# Assignment
Please restate the passage of the data product development blog starting with "Building a data" and going on through "is the order.", changing "bricks" to "tiles".

Mon Nov 08 2021

From idea to lift-off: a guide to taking your first steps in data product development

This blog is the third of a series on AI business problems, written by Xomnia’s Analytics Translators.

Our lead analytics translator Jasper Küller introduced Xomnia’s AI value proposition method in the first of this blog series. He explained the  three important questions that need to be answered when defining an AI strategy. Secondly, Analytics Translator Robin van den Brink explained how to match the AI value proposition to the data maturity. Together, they create an AI roadmap.

While the AI roadmap is a valuable asset on its own, it does not answer how to go from idea to developing a data product. In this blog, we discuss how Xomnia gets from an idea to the first development steps in sprint one. We do so by using our use case canvas before sprinting, and by developing the first iteration on the backlog through proven product owner methods. All of these have the purpose of strengthening our way of working.

Building a data product requires a somewhat different approach than, for instance, building a house. When building a house, you want to ensure that you know exactly what type of bricks you are going to use, how big a room should be and where you are going to place the toilet. The waterfall / PRINCE2 method works like a charm for such a project. This is because these types of projects are complicated, but not necessarily complex. Beforehand, you know quite well what the house will look like and what you will need. The steps are clear and so is the order.

Source data

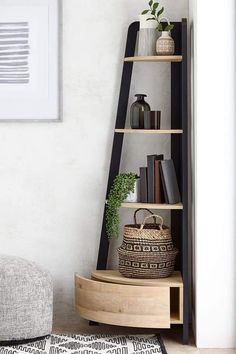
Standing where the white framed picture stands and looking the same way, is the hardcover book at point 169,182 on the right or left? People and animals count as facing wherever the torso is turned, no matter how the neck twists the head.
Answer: on its left

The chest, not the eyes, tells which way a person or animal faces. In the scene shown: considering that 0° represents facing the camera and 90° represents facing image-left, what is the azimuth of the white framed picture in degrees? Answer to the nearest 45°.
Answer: approximately 0°
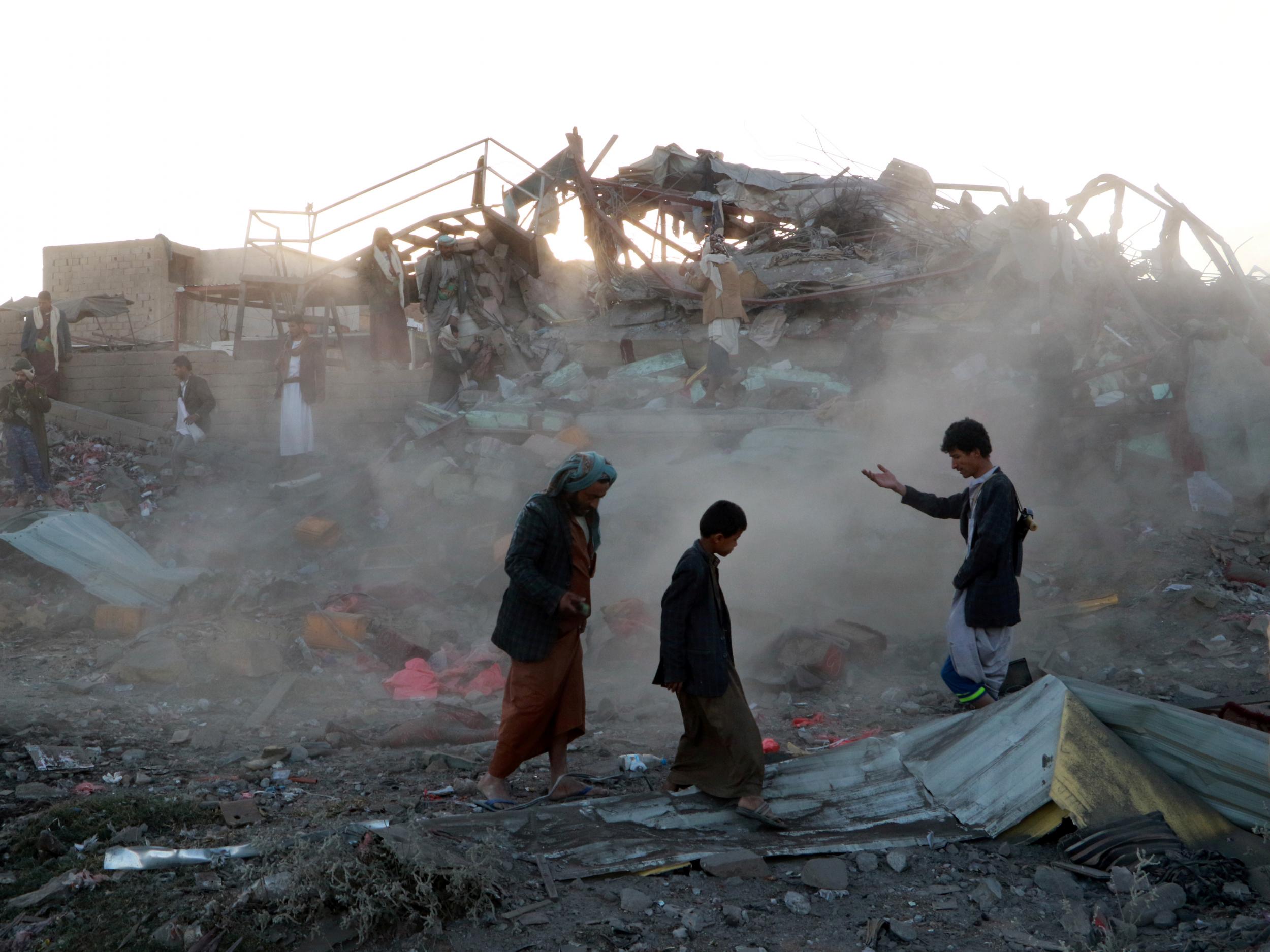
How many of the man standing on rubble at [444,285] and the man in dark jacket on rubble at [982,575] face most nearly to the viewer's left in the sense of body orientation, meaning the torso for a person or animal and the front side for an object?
1

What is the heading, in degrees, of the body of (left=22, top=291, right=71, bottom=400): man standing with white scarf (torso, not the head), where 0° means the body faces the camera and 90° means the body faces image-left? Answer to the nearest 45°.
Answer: approximately 0°

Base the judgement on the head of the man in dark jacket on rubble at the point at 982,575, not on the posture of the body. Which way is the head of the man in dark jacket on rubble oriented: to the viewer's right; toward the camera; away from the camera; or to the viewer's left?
to the viewer's left

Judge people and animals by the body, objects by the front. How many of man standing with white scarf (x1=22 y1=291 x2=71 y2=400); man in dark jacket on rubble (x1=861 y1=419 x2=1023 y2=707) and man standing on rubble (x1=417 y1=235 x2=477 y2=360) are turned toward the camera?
2

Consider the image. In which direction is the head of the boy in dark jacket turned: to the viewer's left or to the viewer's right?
to the viewer's right

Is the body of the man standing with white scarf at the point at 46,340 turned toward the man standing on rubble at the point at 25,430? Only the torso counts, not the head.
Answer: yes

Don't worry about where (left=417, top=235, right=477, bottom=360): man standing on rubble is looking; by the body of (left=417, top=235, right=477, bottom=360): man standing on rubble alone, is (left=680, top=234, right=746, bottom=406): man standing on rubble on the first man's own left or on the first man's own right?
on the first man's own left

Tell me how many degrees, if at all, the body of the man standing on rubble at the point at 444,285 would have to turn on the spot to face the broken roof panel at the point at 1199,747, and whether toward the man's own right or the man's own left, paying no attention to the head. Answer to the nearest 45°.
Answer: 0° — they already face it

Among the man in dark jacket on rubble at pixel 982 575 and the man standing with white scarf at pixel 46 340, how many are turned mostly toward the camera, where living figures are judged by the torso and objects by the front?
1

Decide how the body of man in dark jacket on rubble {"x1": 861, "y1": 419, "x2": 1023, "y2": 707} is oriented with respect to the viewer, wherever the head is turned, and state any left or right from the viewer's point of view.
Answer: facing to the left of the viewer

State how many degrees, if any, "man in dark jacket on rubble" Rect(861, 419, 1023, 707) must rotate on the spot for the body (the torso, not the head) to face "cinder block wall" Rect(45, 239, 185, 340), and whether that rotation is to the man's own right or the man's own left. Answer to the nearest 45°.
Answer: approximately 45° to the man's own right
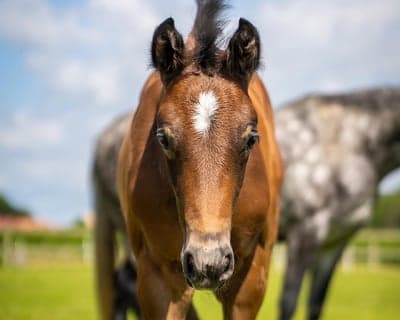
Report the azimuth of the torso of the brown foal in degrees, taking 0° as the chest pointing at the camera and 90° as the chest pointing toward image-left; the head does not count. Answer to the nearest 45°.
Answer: approximately 0°

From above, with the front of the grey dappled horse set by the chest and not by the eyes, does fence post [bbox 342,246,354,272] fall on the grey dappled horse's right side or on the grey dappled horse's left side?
on the grey dappled horse's left side

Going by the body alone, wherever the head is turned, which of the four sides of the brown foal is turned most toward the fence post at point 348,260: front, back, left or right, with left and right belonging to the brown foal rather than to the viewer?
back

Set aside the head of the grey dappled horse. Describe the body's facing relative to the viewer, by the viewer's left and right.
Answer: facing to the right of the viewer

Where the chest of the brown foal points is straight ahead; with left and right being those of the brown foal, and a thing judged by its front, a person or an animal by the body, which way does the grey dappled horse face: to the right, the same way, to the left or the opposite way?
to the left

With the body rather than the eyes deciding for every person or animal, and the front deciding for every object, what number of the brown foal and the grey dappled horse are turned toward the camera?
1

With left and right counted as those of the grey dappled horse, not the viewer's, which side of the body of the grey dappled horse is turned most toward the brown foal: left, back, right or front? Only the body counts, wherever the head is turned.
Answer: right

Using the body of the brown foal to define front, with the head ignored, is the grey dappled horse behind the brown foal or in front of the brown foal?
behind
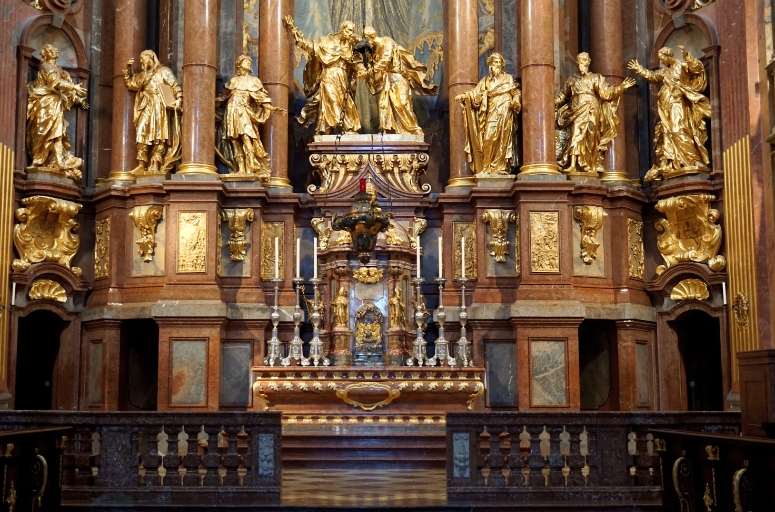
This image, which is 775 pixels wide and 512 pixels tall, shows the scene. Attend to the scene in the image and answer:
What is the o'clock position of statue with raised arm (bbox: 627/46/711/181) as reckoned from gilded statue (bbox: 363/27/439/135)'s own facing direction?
The statue with raised arm is roughly at 8 o'clock from the gilded statue.

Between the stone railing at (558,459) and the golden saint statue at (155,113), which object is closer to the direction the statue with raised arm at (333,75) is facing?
the stone railing

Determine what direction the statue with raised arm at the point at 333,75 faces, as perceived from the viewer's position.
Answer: facing the viewer and to the right of the viewer

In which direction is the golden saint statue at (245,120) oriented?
toward the camera

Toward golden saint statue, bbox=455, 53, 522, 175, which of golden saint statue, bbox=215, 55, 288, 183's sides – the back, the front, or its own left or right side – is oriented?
left

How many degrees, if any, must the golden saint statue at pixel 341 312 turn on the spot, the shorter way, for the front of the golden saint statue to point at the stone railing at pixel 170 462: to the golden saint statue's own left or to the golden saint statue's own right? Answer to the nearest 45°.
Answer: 0° — it already faces it

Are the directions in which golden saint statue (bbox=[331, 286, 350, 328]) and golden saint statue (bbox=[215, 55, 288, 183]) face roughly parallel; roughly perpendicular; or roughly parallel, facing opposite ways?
roughly parallel

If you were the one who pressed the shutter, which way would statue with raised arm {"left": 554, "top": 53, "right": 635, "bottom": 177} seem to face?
facing the viewer

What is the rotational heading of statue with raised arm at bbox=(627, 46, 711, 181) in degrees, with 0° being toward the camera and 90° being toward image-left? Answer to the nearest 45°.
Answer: approximately 45°

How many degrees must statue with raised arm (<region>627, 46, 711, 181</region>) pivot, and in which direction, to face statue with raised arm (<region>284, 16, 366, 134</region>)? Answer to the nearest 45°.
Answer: approximately 45° to its right

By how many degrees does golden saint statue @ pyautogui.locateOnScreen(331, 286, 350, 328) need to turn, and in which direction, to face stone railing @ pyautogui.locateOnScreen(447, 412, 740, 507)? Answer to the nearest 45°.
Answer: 0° — it already faces it

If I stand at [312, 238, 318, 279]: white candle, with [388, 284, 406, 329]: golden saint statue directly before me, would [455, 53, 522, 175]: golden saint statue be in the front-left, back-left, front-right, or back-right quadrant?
front-left

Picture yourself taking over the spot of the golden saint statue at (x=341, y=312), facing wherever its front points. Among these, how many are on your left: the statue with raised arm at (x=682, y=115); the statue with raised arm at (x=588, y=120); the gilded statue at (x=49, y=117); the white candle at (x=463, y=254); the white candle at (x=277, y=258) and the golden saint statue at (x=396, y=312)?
4

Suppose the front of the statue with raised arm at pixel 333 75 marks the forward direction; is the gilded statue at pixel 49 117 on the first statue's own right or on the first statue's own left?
on the first statue's own right

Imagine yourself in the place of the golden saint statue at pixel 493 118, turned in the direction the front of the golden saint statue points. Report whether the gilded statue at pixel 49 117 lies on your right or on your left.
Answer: on your right

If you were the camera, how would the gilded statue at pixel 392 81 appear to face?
facing the viewer and to the left of the viewer
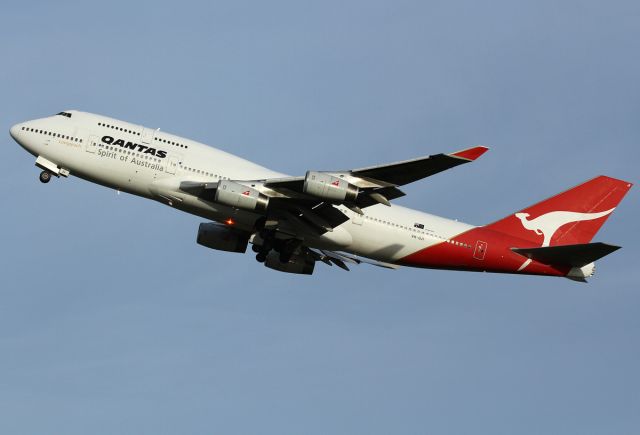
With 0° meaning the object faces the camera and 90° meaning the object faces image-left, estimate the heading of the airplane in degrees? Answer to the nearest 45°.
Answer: approximately 90°
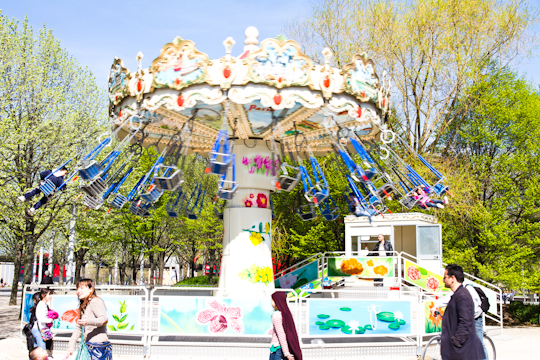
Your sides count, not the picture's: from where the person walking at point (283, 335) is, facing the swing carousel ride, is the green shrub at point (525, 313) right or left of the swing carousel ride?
right

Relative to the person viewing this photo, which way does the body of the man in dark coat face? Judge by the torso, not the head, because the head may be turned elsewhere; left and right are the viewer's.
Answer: facing to the left of the viewer

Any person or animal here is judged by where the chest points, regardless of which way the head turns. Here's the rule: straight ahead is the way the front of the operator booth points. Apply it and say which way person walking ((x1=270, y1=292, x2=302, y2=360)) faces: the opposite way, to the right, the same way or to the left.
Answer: to the right

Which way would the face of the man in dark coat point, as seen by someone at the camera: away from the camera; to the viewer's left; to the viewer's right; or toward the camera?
to the viewer's left

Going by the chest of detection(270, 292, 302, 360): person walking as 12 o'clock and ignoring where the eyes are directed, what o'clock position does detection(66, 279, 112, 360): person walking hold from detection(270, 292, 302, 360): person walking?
detection(66, 279, 112, 360): person walking is roughly at 12 o'clock from detection(270, 292, 302, 360): person walking.

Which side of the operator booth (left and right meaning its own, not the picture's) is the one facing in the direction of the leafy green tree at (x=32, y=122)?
right

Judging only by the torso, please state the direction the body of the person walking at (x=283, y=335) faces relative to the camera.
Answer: to the viewer's left
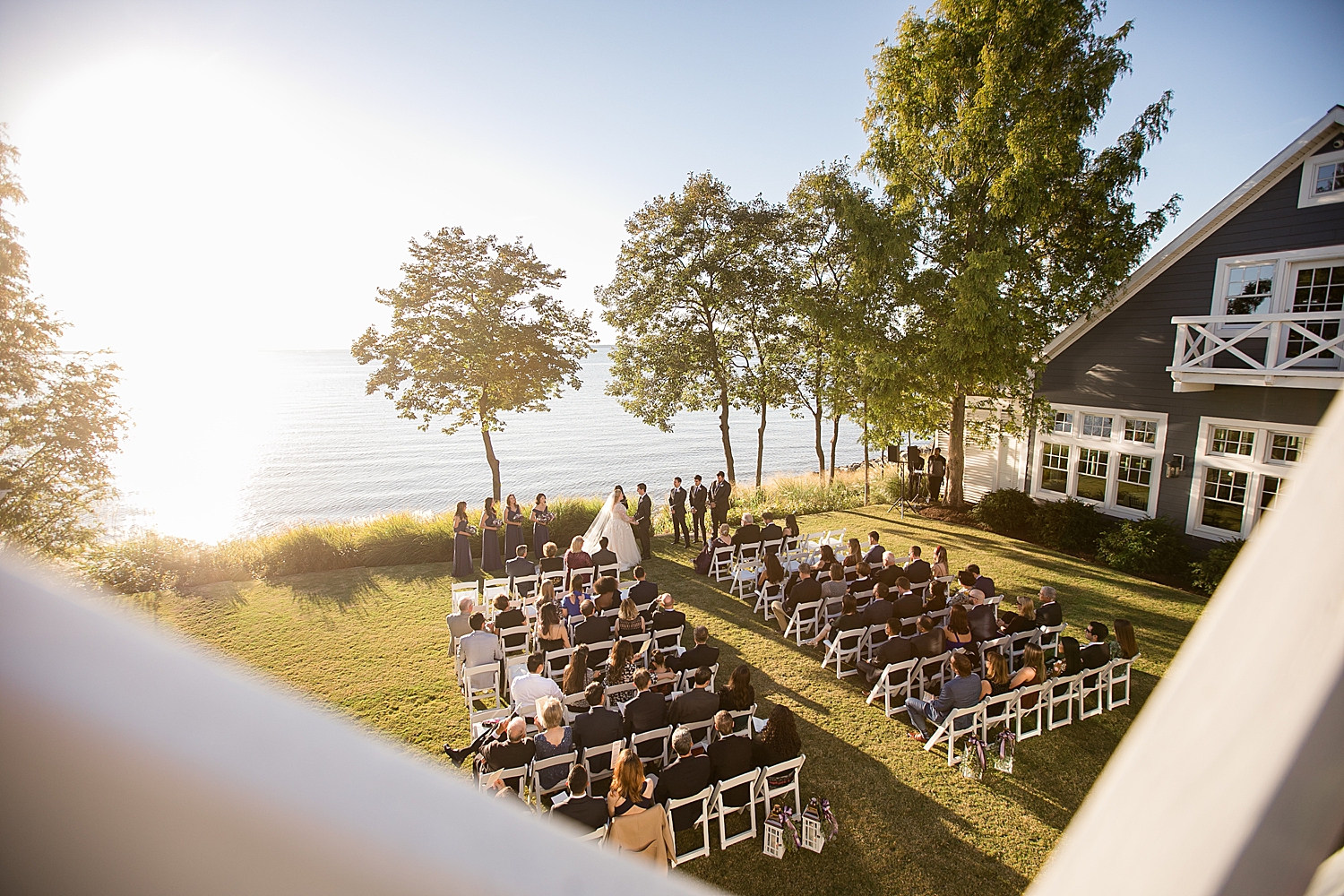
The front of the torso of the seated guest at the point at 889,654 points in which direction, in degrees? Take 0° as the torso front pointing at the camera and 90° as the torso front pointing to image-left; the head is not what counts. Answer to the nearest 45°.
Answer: approximately 135°

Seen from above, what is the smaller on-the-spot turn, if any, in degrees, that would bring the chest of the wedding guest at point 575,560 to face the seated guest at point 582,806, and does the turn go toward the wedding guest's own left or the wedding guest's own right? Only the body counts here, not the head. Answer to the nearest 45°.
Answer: approximately 180°

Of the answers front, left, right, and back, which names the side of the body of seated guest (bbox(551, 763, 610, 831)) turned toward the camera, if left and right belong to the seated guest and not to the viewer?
back

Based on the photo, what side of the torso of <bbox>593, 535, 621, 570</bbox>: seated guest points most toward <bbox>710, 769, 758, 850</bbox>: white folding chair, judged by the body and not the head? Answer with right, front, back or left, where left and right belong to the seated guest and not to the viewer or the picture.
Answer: back

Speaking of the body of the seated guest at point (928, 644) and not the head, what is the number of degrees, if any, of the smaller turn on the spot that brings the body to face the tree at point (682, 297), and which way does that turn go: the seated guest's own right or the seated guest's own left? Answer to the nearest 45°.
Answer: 0° — they already face it

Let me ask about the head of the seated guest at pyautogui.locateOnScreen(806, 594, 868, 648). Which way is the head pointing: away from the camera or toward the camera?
away from the camera

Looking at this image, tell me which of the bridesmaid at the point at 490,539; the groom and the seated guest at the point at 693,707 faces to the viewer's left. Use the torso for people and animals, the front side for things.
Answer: the groom

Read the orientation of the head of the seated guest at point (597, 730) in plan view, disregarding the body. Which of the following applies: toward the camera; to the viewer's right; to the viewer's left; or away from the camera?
away from the camera

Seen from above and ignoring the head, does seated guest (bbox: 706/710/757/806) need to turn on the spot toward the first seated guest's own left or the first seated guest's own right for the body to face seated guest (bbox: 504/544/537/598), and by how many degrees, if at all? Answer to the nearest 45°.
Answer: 0° — they already face them

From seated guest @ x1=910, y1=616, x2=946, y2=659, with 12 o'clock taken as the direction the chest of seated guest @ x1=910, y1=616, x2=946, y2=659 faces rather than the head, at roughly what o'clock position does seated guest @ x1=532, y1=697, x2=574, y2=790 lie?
seated guest @ x1=532, y1=697, x2=574, y2=790 is roughly at 9 o'clock from seated guest @ x1=910, y1=616, x2=946, y2=659.

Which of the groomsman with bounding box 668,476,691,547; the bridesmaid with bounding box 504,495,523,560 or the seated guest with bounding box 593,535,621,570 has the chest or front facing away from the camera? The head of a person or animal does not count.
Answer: the seated guest

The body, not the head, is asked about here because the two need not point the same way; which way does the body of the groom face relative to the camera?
to the viewer's left

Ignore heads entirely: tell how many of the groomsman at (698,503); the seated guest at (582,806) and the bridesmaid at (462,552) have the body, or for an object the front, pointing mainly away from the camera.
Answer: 1
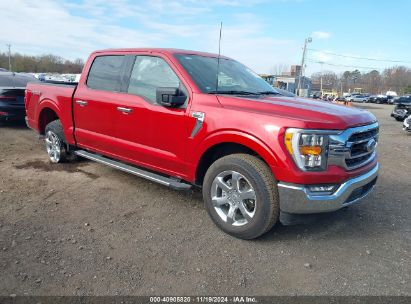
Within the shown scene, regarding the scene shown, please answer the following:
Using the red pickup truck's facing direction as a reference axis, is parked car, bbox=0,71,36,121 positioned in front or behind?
behind

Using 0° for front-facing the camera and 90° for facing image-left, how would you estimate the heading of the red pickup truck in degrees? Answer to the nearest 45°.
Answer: approximately 315°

# Answer to this problem
Building a data product requires a somewhat different approach than, for instance, building a house. When building a house, you want to ensure that you know exactly what type of tiles you are going to use, how big a room should be and where you are going to place the toilet. The waterfall / PRINCE2 method works like a charm for such a project. This is because these types of projects are complicated, but not necessarily complex. Beforehand, you know quite well what the house will look like and what you will need. The steps are clear and so is the order.